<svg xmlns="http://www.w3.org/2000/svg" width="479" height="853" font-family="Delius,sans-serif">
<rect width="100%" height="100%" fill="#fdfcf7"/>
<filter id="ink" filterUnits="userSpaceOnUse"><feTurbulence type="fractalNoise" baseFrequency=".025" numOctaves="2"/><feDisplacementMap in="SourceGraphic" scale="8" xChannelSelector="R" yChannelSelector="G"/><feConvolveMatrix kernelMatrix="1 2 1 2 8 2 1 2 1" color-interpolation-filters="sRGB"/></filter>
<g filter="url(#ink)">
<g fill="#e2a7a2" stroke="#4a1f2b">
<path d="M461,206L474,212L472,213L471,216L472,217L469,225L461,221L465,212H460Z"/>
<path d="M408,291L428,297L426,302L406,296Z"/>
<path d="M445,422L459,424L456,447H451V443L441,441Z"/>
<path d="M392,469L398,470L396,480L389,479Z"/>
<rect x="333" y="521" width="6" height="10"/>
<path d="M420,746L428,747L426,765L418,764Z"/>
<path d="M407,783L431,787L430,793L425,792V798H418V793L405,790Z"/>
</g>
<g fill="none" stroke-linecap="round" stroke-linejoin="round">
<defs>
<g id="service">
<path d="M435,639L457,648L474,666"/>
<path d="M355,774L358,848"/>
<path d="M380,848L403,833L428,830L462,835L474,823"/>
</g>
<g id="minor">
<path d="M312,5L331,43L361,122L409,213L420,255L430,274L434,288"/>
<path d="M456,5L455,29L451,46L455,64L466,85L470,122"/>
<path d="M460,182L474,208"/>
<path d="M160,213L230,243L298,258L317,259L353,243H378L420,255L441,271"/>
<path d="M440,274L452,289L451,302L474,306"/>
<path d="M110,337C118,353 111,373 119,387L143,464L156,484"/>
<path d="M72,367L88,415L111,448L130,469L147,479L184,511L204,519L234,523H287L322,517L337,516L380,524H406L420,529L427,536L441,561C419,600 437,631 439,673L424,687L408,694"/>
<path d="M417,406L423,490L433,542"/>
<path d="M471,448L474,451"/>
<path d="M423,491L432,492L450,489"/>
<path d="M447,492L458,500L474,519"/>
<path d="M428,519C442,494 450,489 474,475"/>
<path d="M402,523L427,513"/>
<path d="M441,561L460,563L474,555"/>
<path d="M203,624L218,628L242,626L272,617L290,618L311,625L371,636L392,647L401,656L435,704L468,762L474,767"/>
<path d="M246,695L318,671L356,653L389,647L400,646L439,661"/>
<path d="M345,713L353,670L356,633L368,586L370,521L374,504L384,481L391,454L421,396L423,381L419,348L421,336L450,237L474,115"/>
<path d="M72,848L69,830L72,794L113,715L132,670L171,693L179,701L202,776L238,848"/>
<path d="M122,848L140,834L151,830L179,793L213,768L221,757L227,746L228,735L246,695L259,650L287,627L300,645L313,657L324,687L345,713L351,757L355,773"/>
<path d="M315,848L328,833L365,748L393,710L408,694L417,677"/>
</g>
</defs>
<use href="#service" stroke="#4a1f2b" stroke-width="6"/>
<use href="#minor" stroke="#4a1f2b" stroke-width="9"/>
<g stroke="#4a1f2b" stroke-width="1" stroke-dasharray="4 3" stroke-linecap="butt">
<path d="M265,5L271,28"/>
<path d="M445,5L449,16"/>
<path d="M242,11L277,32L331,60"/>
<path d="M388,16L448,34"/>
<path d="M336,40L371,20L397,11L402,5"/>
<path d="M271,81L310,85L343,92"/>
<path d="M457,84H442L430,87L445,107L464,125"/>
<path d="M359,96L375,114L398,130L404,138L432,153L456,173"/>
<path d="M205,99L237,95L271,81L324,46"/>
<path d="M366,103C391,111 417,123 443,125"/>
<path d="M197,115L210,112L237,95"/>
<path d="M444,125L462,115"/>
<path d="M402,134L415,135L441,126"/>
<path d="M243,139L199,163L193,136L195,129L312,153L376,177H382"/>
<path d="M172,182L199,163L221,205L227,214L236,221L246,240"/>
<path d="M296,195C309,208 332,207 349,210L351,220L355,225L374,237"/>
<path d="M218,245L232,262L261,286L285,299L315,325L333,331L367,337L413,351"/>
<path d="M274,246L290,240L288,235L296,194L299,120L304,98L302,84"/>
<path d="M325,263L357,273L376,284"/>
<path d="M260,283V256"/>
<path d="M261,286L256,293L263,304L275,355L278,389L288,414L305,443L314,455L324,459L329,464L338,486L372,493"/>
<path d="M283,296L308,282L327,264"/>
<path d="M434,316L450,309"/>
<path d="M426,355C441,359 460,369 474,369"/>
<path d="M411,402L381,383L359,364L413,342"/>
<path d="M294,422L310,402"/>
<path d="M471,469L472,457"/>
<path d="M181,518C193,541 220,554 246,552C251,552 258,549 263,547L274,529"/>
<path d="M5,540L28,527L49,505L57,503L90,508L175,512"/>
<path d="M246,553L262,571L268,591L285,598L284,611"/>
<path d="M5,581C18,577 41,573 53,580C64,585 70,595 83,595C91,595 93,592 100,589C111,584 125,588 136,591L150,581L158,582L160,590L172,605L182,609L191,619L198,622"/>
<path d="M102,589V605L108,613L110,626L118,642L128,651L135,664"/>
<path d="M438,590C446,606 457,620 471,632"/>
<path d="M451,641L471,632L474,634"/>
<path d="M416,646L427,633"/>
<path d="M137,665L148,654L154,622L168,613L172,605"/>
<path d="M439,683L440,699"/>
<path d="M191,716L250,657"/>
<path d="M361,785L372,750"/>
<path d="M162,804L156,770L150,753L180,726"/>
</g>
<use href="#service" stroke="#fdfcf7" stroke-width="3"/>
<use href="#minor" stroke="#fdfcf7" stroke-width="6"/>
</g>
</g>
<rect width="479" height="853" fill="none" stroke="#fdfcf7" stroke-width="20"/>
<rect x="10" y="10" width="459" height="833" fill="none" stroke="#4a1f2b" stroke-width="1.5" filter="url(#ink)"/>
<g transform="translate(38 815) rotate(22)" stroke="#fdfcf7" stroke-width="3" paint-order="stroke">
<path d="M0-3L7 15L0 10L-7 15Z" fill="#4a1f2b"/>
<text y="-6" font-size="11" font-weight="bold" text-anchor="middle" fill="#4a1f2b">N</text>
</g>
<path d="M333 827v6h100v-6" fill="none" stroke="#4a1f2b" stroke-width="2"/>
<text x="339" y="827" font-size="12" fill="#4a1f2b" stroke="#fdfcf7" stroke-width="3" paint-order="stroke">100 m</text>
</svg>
:::::
Try it: Transcribe the records above exactly as they appear.

Response to this exercise:
<svg xmlns="http://www.w3.org/2000/svg" width="479" height="853" font-family="Delius,sans-serif">
<rect width="100%" height="100%" fill="#fdfcf7"/>
<filter id="ink" filterUnits="userSpaceOnUse"><feTurbulence type="fractalNoise" baseFrequency=".025" numOctaves="2"/><feDisplacementMap in="SourceGraphic" scale="8" xChannelSelector="R" yChannelSelector="G"/><feConvolveMatrix kernelMatrix="1 2 1 2 8 2 1 2 1" color-interpolation-filters="sRGB"/></filter>
<g filter="url(#ink)">
<g fill="#e2a7a2" stroke="#4a1f2b">
<path d="M461,206L474,212L472,213L471,216L472,217L469,225L461,221L465,212H460Z"/>
<path d="M408,291L428,297L426,302L406,296Z"/>
<path d="M445,422L459,424L456,447H451V443L441,441Z"/>
<path d="M392,469L398,470L396,480L389,479Z"/>
<rect x="333" y="521" width="6" height="10"/>
<path d="M420,746L428,747L426,765L418,764Z"/>
<path d="M407,783L431,787L430,793L425,792V798H418V793L405,790Z"/>
</g>
<g fill="none" stroke-linecap="round" stroke-linejoin="round">
<defs>
<g id="service">
<path d="M435,639L457,648L474,666"/>
<path d="M355,774L358,848"/>
<path d="M380,848L403,833L428,830L462,835L474,823"/>
</g>
<g id="minor">
<path d="M312,5L331,43L361,122L409,213L420,255L430,274L434,288"/>
<path d="M456,5L455,29L451,46L455,64L466,85L470,122"/>
<path d="M460,182L474,208"/>
<path d="M160,213L230,243L298,258L317,259L353,243H378L420,255L441,271"/>
<path d="M440,274L452,289L451,302L474,306"/>
<path d="M110,337C118,353 111,373 119,387L143,464L156,484"/>
<path d="M72,367L88,415L111,448L130,469L147,479L184,511L204,519L234,523H287L322,517L337,516L380,524H406L420,529L427,536L441,561C419,600 437,631 439,673L424,687L408,694"/>
<path d="M417,406L423,490L433,542"/>
<path d="M471,448L474,451"/>
<path d="M423,491L432,492L450,489"/>
<path d="M447,492L458,500L474,519"/>
<path d="M428,519C442,494 450,489 474,475"/>
<path d="M402,523L427,513"/>
<path d="M441,561L460,563L474,555"/>
<path d="M203,624L218,628L242,626L272,617L290,618L311,625L371,636L392,647L401,656L435,704L468,762L474,767"/>
<path d="M246,695L318,671L356,653L389,647L400,646L439,661"/>
<path d="M345,713L353,670L356,633L368,586L370,521L374,504L384,481L391,454L421,396L423,381L419,348L421,336L450,237L474,115"/>
<path d="M72,848L69,830L72,794L113,715L132,670L171,693L179,701L202,776L238,848"/>
<path d="M122,848L140,834L151,830L179,793L213,768L221,757L227,746L228,735L246,695L259,650L287,627L300,645L313,657L324,687L345,713L351,757L355,773"/>
<path d="M315,848L328,833L365,748L393,710L408,694L417,677"/>
</g>
</defs>
<use href="#service" stroke="#4a1f2b" stroke-width="6"/>
<use href="#minor" stroke="#4a1f2b" stroke-width="9"/>
<g stroke="#4a1f2b" stroke-width="1" stroke-dasharray="4 3" stroke-linecap="butt">
<path d="M265,5L271,28"/>
<path d="M445,5L449,16"/>
<path d="M242,11L277,32L331,60"/>
<path d="M388,16L448,34"/>
<path d="M336,40L371,20L397,11L402,5"/>
<path d="M271,81L310,85L343,92"/>
<path d="M457,84H442L430,87L445,107L464,125"/>
<path d="M359,96L375,114L398,130L404,138L432,153L456,173"/>
<path d="M205,99L237,95L271,81L324,46"/>
<path d="M366,103C391,111 417,123 443,125"/>
<path d="M197,115L210,112L237,95"/>
<path d="M444,125L462,115"/>
<path d="M402,134L415,135L441,126"/>
<path d="M243,139L199,163L193,136L195,129L312,153L376,177H382"/>
<path d="M172,182L199,163L221,205L227,214L236,221L246,240"/>
<path d="M296,195C309,208 332,207 349,210L351,220L355,225L374,237"/>
<path d="M218,245L232,262L261,286L285,299L315,325L333,331L367,337L413,351"/>
<path d="M274,246L290,240L288,235L296,194L299,120L304,98L302,84"/>
<path d="M325,263L357,273L376,284"/>
<path d="M260,283V256"/>
<path d="M261,286L256,293L263,304L275,355L278,389L288,414L305,443L314,455L324,459L329,464L338,486L372,493"/>
<path d="M283,296L308,282L327,264"/>
<path d="M434,316L450,309"/>
<path d="M426,355C441,359 460,369 474,369"/>
<path d="M411,402L381,383L359,364L413,342"/>
<path d="M294,422L310,402"/>
<path d="M471,469L472,457"/>
<path d="M181,518C193,541 220,554 246,552C251,552 258,549 263,547L274,529"/>
<path d="M5,540L28,527L49,505L57,503L90,508L175,512"/>
<path d="M246,553L262,571L268,591L285,598L284,611"/>
<path d="M5,581C18,577 41,573 53,580C64,585 70,595 83,595C91,595 93,592 100,589C111,584 125,588 136,591L150,581L158,582L160,590L172,605L182,609L191,619L198,622"/>
<path d="M102,589V605L108,613L110,626L118,642L128,651L135,664"/>
<path d="M438,590C446,606 457,620 471,632"/>
<path d="M451,641L471,632L474,634"/>
<path d="M416,646L427,633"/>
<path d="M137,665L148,654L154,622L168,613L172,605"/>
<path d="M439,683L440,699"/>
<path d="M191,716L250,657"/>
<path d="M361,785L372,750"/>
<path d="M162,804L156,770L150,753L180,726"/>
</g>
<use href="#service" stroke="#fdfcf7" stroke-width="3"/>
<use href="#minor" stroke="#fdfcf7" stroke-width="6"/>
</g>
</g>
<rect width="479" height="853" fill="none" stroke="#fdfcf7" stroke-width="20"/>
<rect x="10" y="10" width="459" height="833" fill="none" stroke="#4a1f2b" stroke-width="1.5" filter="url(#ink)"/>
<g transform="translate(38 815) rotate(22)" stroke="#fdfcf7" stroke-width="3" paint-order="stroke">
<path d="M0-3L7 15L0 10L-7 15Z" fill="#4a1f2b"/>
<text y="-6" font-size="11" font-weight="bold" text-anchor="middle" fill="#4a1f2b">N</text>
</g>
<path d="M333 827v6h100v-6" fill="none" stroke="#4a1f2b" stroke-width="2"/>
<text x="339" y="827" font-size="12" fill="#4a1f2b" stroke="#fdfcf7" stroke-width="3" paint-order="stroke">100 m</text>
</svg>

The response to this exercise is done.